Over time, I have found myself within processes that do not seek to culminate in an effect or to sustain attention through a technical feat. These are pieces that grow from a different kind of listening, more focused on the relationship with movement, material, and space. Circus is at their core, a living language, open to being crossed, stretched, transformed.
In this context, I am interested in speaking of postcirc as a way of positioning myself within the practice. A line of exploration focused on sustained physical actions, on stage structures built through time, gravity, and the relationship with materials. The body is not articulated to generate virtuosic figures, but to investigate movement as material. Dramaturgy is not organized by effects, but by accumulation, repetition, or minimal variation. Gesture has its own density here and alters space, rhythm, and the observer’s attention. Circus remains a central language, but worked from within, as a means to compose textures, tensions, and presences.
A genre focused on textures, presence and landscape
This type of practice places emphasis on texture. There is active listening to the quality of movement, to how intensity, rhythm, or repetition transform the relationship with time and space. Gesture no longer seeks a closed form but alters the environment from within. Risk still pulses through it as a sharpened sensitivity, tied to material, weight, vibration, and gravity.
This is a terrain that cannot be contained by established formats. What sustains the piece is its internal movement, the logic of decisions made in the moment. Generating atmospheres, situations, landscapes that take shape through how they are inhabited, through how they resonate in those who make and those who observe them.
This way of doing has taken shape through exploration, from within, with the body, touch, and attention as starting points. Sustaining an action, allowing what unfolds to structure the attention, generating an intensity worth sharing.
A word can open a field of work
If we look to music, the concept of post-rock offers a useful reference. The term began to circulate in the early nineties, when some musicians began using rock instruments to explore structures, textures, and forms that moved away from the genre’s language. Their music was often instrumental, based on repetition, density, and the progressive transformation of sound.

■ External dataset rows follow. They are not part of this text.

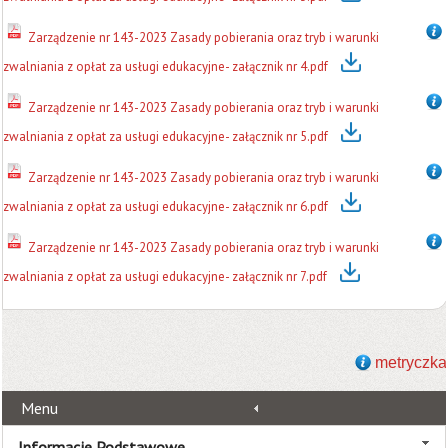
Zarządzenie nr 143-2023 Zasady pobierania oraz tryb i warunki
zwalniania z opłat za usługi edukacyjne- załącznik nr 4.pdf
Zarządzenie nr 143-2023 Zasady pobierania oraz tryb i warunki
zwalniania z opłat za usługi edukacyjne- załącznik nr 5.pdf
Zarządzenie nr 143-2023 Zasady pobierania oraz tryb i warunki
zwalniania z opłat za usługi edukacyjne- załącznik nr 6.pdf
Zarządzenie nr 143-2023 Zasady pobierania oraz tryb i warunki
zwalniania z opłat za usługi edukacyjne- załącznik nr 7.pdf
metryczka
Menu
Informacje Podstawowe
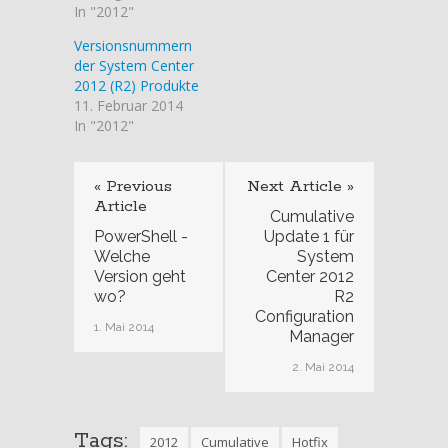
In "2012"
Versionsnummern
der System Center
2012 (R2) Produkte
11. Februar 2014
In "2012"
« Previous
Next Article »
Article
Cumulative
PowerShell -
Update 1 für
Welche
System
Version geht
Center 2012
wo?
R2
Configuration
1. Mai 2014
Manager
2. Mai 2014
Tags:
2012
Cumulative
Hotfix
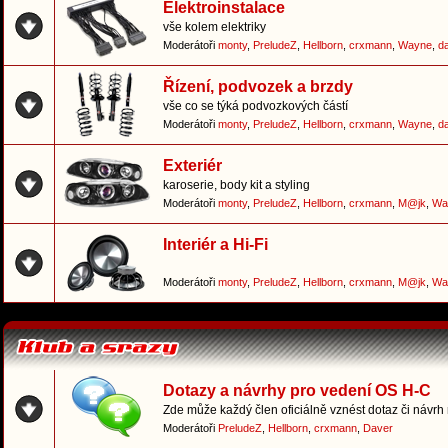
Elektroinstalace
vše kolem elektriky
Moderátoři
monty
,
PreludeZ
,
Hellborn
,
crxmann
,
Wayne
,
d
Řízení, podvozek a brzdy
vše co se týká podvozkových částí
Moderátoři
monty
,
PreludeZ
,
Hellborn
,
crxmann
,
Wayne
,
d
Exteriér
karoserie, body kit a styling
Moderátoři
monty
,
PreludeZ
,
Hellborn
,
crxmann
,
M@jk
,
Wa
Interiér a Hi-Fi
Moderátoři
monty
,
PreludeZ
,
Hellborn
,
crxmann
,
M@jk
,
Wa
Dotazy a návrhy pro vedení OS H-C
Zde může každý člen oficiálně vznést dotaz či návrh
Moderátoři
PreludeZ
,
Hellborn
,
crxmann
,
Daver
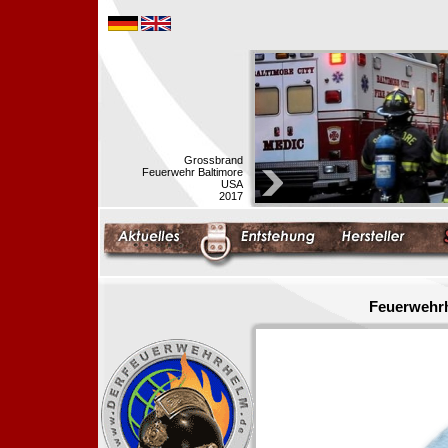
Grossbrand
Feuerwehr Baltimore
USA
2017
Feuerwehrh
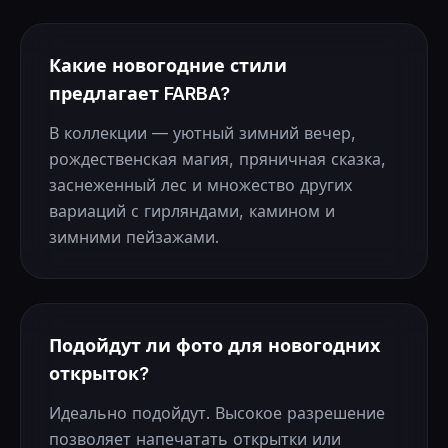
Какие новогодние стили
предлагает FARBA?
В коллекции — уютный зимний вечер,
рождественская магия, пряничная сказка,
заснеженный лес и множество других
вариаций с гирляндами, камином и
зимними пейзажами.
Подойдут ли фото для новогодних
открыток?
Идеально подойдут. Высокое разрешение
позволяет напечатать открытки или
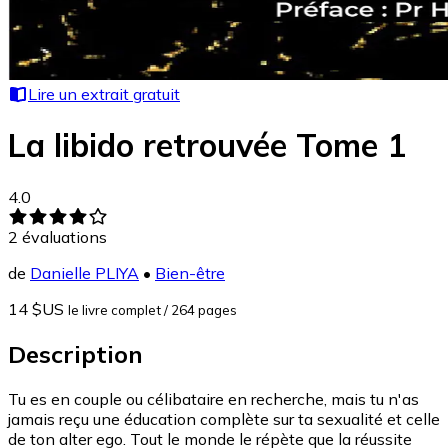
Lire un extrait gratuit
La libido retrouvée Tome 1
4.0
2
évaluations
de
Danielle PLIYA
•
Bien-être
14 $US
le livre complet
/ 264 pages
Description
Tu es en couple ou célibataire en recherche, mais tu n'as
jamais reçu une éducation complète sur ta sexualité et celle
de ton alter ego. Tout le monde le répète que la réussite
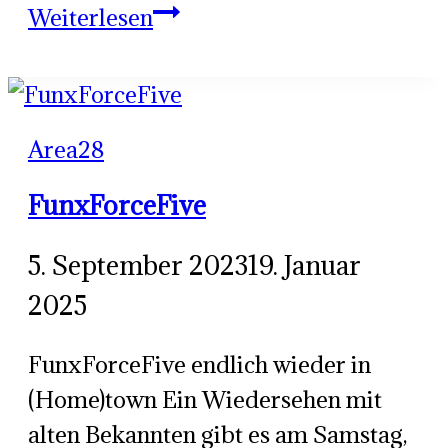
Friday-
Weiterlesen
Night
–
The
Area28
Best
of
FunxForceFive
Rock
&
5. September 2023
19. Januar
Soul
2025
FunxForceFive endlich wieder in
(Home)town Ein Wiedersehen mit
alten Bekannten gibt es am Samstag,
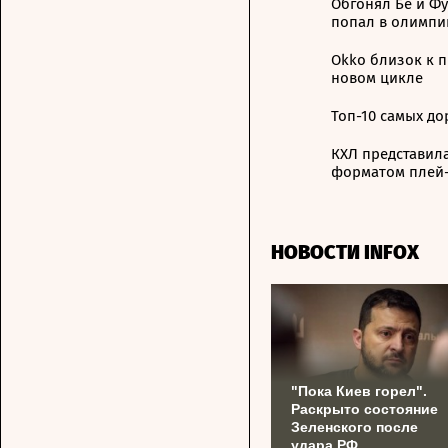
Обгонял Бе и Фу
попал в олимпи
Okko близок к 
новом цикле
Топ-10 самых до
КХЛ представила
форматом плей
НОВОСТИ INFOX
"Пока Киев горел".
Раскрыто состояние
Зеленского после
удара РФ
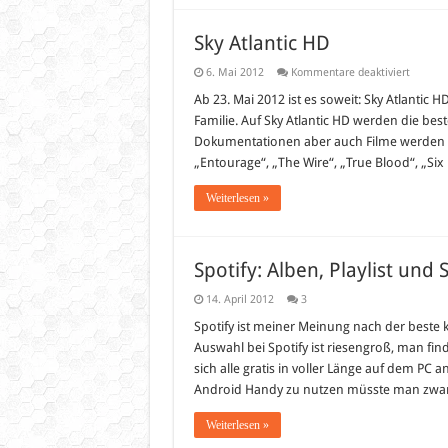
Androi
Gerät
schau
Sky Atlantic HD
für
6. Mai 2012
Kommentare deaktiviert
Sky
Atlantic
Ab 23. Mai 2012 ist es soweit: Sky Atlantic
HD
Familie. Auf Sky Atlantic HD werden die be
Dokumentationen aber auch Filme werden ge
„Entourage“, „The Wire“, „True Blood“, „Si
Weiterlesen »
Spotify: Alben, Playlist un
14. April 2012
3
Spotify ist meiner Meinung nach der beste 
Auswahl bei Spotify ist riesengroß, man fin
sich alle gratis in voller Länge auf dem 
Android Handy zu nutzen müsste man zwa
Weiterlesen »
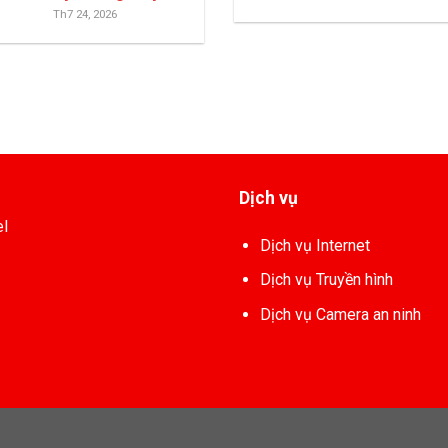
Th7 24, 2026
Dịch vụ
el
Dịch vụ Internet
Dịch vụ Truyền hình
Dịch vụ Camera an ninh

This movement took shape thanks to a specialized criticism capable of detecting lines of inquiry within what seemed dispersed. Journalist Simon Reynolds named this gesture, identifying a group of practices that shared a desire to break with dominant forms without fully abandoning their codes. The term post-rock did not define a closed style, but helped identify a common tendency and situate it in a cultural context.
In circus, this kind of reading is much less common. There is a lack of criticism with criteria, with the ability to propose conceptual frameworks that help understand what is happening. The words we use to talk about circus often remain on the surface, repeating worn-out narratives that fail to account for the real richness of forms and approaches coexisting today. But this richness exists. And it needs language in order to circulate.
To be able to recognize these practices, we need voices that approach them attentively, that read gestures, rhythms, atmospheres, and compositional decisions. We must refine listening, because when language grows, so too does the imaginary that supports the practices. And that creates space.
A way of doing
I speak of postcirc as a way of positioning myself within the practice. It is an approach that begins with circus techniques to explore physical relationships, atmospheres, and stage compositions built from direct experience. What interests me is a way of doing in which figures dissolve within a work with time, density, and vibration. A work that is defined by how it is done, not by what it represents.
Circus techniques are present here as a living language. They function as flexible material, as a tool for composing with gravity, with presence, with what happens in the moment of doing.
Over time, I have encountered other pieces, practices, and ways of doing that fall within this space. Postcirc, for me, is a word that helps read these forms from where they are articulated. A word to recognize the listening through which one works, the quality of decisions, the relationship with what is constructed on stage. It is a useful label because it creates space, because it gives language to forms that do not wish to be reduced to any fixed structure. And because it allows for the recognition of a shared, open, living practice.